Document text:
------------------------
We added these extensibility hooks so that anyone can easily extend and enhance the web server using .NET. We also selfishly wanted them so that we can ship regular feature packs that add additional features to the core web server.
IIS 7 Admin Pack Preview 1 Released
Last week the IIS team shipped the first technical preview of some really cool administration modules that I think web developers will find super useful. This preview adds several new features to the IIS7 Admin Tool:
Database Manager: Built-in SQL Server database management, including the ability to create, delete, and edit tables and indexes, create/edit SPROCs and execute custom queries. Because it is integrated in the IIS administration tool it all works over HTTP/SSL - which means you can use the module to remotely manage your hosted applications (even with low-cost shared hosting accounts), without having to expose your database directly on the Internet.
Log Reports: Built-in report visualization with charting support for log files data. Full range selection and custom chart creation is supported, as well as the ability to print or save reports. Like the database manager you can use this module remotely over HTTP/SSL - which means it works in remote shared hosting scenarios.
Configuration Editor: This is a power module that provides complete control over editing all web.config settings within the admin tool. You can configure it to track the changes you make using the UI and have it auto-generate configuration change scripts that you can then save and tweak to re-run later in an automated way.
Request Filtering UI: This admin module provides more control over the new request filtering feature in IIS7. Check out Carlos' blog post here for details on how to use it.
.NET Authorization: This admin module provides a custom authorization rules editor which allows you to more easily manage the ASP.NET <authorization> configuration section.
FastCGI UI: This admin module provides more support for editing all the new <fastCGI> settings (for when you use FastCGI modules with IIS7 like PHP).
Below are some screen-shots and simple walkthroughs of the Log Reporting and Database Manager administration UI modules:
Log Reporting Admin Module
Have you ever deployed a web application onto a server and wondered how much load it is getting?, what the average response time from the server is?, or whether many server errors are occurring (and if so on what URLs)? All of these settings are carefully logged by IIS in a text based log file. Today most people use command-line tools like the IIS Log Parser utility to query and analyze these files.
The IIS 7 Admin Pack and the new "IIS Reports" admin module now enable you to also query and chart your reports graphically within the IIS admin tool:
Out of the box the "IIS Reports" admin module comes with a bunch of pre-built logparser-based reports that you can easily run on your sites and applications:
Below is a simple graphical report we could pull up that looks at the HTTP status codes being returned by my "TestSite" application (note how we are using the "bar graph" visualization option):
Reports can optionally be filtered using a date range. You can also push the print or save buttons within the report page to generate a printer or a local saved version of the report.
The IIS7 Admin Tool is a rich client application (built using WinForms) - but it does all of its remote access and work using HTTP based web-services that connect to the remote web-server. This means it will work through firewalls, and a hoster does not need to open up ports in their network in order to enable it.
Once a hoster installs the IIS 7 Admin Pack on their web-servers, remote customers managing their hosted sites using the IIS admin tool (which is built-into Vista and available as a download for Windows XP clients) will automatically be prompted to enable the IIS Reports admin module (the install of the client-side module is seamless). They'll then be able to use the reports module inside their admin tool to pull up reports for their remote hosted sites.
Note: hosters can optionally disable this feature if they want, or choose to restrict or customize the list of reports provided. Hopefully most hosters will chose to just make this a standard feature of all IIS and ASP.NET plans they offer.
------------------------
Listed entries:
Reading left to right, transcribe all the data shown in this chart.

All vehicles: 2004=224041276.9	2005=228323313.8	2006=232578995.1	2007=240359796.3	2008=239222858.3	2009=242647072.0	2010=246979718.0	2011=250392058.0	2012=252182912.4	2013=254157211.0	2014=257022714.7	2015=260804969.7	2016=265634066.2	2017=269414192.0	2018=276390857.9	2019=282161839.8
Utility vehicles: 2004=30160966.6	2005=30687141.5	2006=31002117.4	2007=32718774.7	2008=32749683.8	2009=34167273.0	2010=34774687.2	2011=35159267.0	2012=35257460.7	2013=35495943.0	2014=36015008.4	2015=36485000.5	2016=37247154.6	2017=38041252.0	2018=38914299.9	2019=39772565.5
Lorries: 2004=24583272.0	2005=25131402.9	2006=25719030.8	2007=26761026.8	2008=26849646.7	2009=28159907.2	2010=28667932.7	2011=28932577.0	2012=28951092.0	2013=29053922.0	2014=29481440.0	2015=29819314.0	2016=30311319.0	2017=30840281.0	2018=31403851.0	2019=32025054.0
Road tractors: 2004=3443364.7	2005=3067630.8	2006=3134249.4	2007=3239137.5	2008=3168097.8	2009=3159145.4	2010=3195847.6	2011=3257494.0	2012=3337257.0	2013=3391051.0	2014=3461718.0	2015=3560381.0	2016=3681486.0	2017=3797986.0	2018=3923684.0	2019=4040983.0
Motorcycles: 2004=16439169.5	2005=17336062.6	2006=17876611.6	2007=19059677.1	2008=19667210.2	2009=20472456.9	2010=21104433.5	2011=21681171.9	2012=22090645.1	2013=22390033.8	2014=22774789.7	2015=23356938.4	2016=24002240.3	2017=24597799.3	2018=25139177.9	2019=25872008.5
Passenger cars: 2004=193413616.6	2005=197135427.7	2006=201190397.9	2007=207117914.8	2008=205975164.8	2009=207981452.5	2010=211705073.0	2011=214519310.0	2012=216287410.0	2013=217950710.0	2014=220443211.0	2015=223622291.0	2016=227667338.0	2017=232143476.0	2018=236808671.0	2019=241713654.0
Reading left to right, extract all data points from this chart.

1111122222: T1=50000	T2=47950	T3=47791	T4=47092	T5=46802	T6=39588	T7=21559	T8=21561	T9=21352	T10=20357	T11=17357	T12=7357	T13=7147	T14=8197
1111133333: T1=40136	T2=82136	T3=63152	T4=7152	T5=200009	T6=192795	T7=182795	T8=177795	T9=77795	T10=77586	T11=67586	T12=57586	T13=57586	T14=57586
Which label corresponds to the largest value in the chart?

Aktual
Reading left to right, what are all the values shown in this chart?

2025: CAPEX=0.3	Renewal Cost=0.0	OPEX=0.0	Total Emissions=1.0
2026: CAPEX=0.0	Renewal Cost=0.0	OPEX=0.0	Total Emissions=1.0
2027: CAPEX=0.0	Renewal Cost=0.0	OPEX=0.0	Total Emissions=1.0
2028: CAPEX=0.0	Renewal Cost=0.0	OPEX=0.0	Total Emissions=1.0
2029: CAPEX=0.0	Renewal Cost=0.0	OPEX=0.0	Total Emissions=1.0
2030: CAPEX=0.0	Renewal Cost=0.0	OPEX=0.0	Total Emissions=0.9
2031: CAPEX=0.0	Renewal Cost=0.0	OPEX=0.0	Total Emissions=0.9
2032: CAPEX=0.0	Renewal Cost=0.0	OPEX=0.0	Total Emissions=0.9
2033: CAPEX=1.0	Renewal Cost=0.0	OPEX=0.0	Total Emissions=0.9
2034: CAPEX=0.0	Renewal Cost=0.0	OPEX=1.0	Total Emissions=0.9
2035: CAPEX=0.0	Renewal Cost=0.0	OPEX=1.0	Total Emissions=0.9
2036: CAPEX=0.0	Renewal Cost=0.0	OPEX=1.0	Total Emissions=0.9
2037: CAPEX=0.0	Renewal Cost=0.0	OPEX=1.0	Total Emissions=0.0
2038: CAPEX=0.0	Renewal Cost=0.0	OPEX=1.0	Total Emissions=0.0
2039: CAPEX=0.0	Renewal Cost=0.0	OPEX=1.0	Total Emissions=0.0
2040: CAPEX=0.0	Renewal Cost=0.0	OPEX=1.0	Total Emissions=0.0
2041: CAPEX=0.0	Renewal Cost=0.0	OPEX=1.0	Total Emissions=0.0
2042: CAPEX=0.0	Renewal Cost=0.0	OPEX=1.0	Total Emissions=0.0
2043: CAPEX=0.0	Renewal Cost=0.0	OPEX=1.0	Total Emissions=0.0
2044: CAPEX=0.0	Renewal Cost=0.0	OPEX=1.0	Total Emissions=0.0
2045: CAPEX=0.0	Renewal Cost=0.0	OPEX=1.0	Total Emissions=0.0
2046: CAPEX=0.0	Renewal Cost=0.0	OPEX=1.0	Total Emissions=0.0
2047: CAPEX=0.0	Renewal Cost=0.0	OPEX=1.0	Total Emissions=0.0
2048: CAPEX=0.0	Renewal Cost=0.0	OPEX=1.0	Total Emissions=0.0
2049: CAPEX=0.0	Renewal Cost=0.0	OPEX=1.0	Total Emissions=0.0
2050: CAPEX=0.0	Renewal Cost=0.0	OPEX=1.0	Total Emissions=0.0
------------------------
Problem description:
Answer each question from the post on the IIS 7 Admin Pack.
(a) What was the IIS7 Admin Tool built using?
(b) Which command-line utility does the post name as one that most people use today to query and analyze IIS log files?
(c) Over what does the Database Manager work, allowing remote management of hosted applications?

Written solution:
(a) WinForms
(b) The IIS Log Parser utility
(c) HTTP/SSL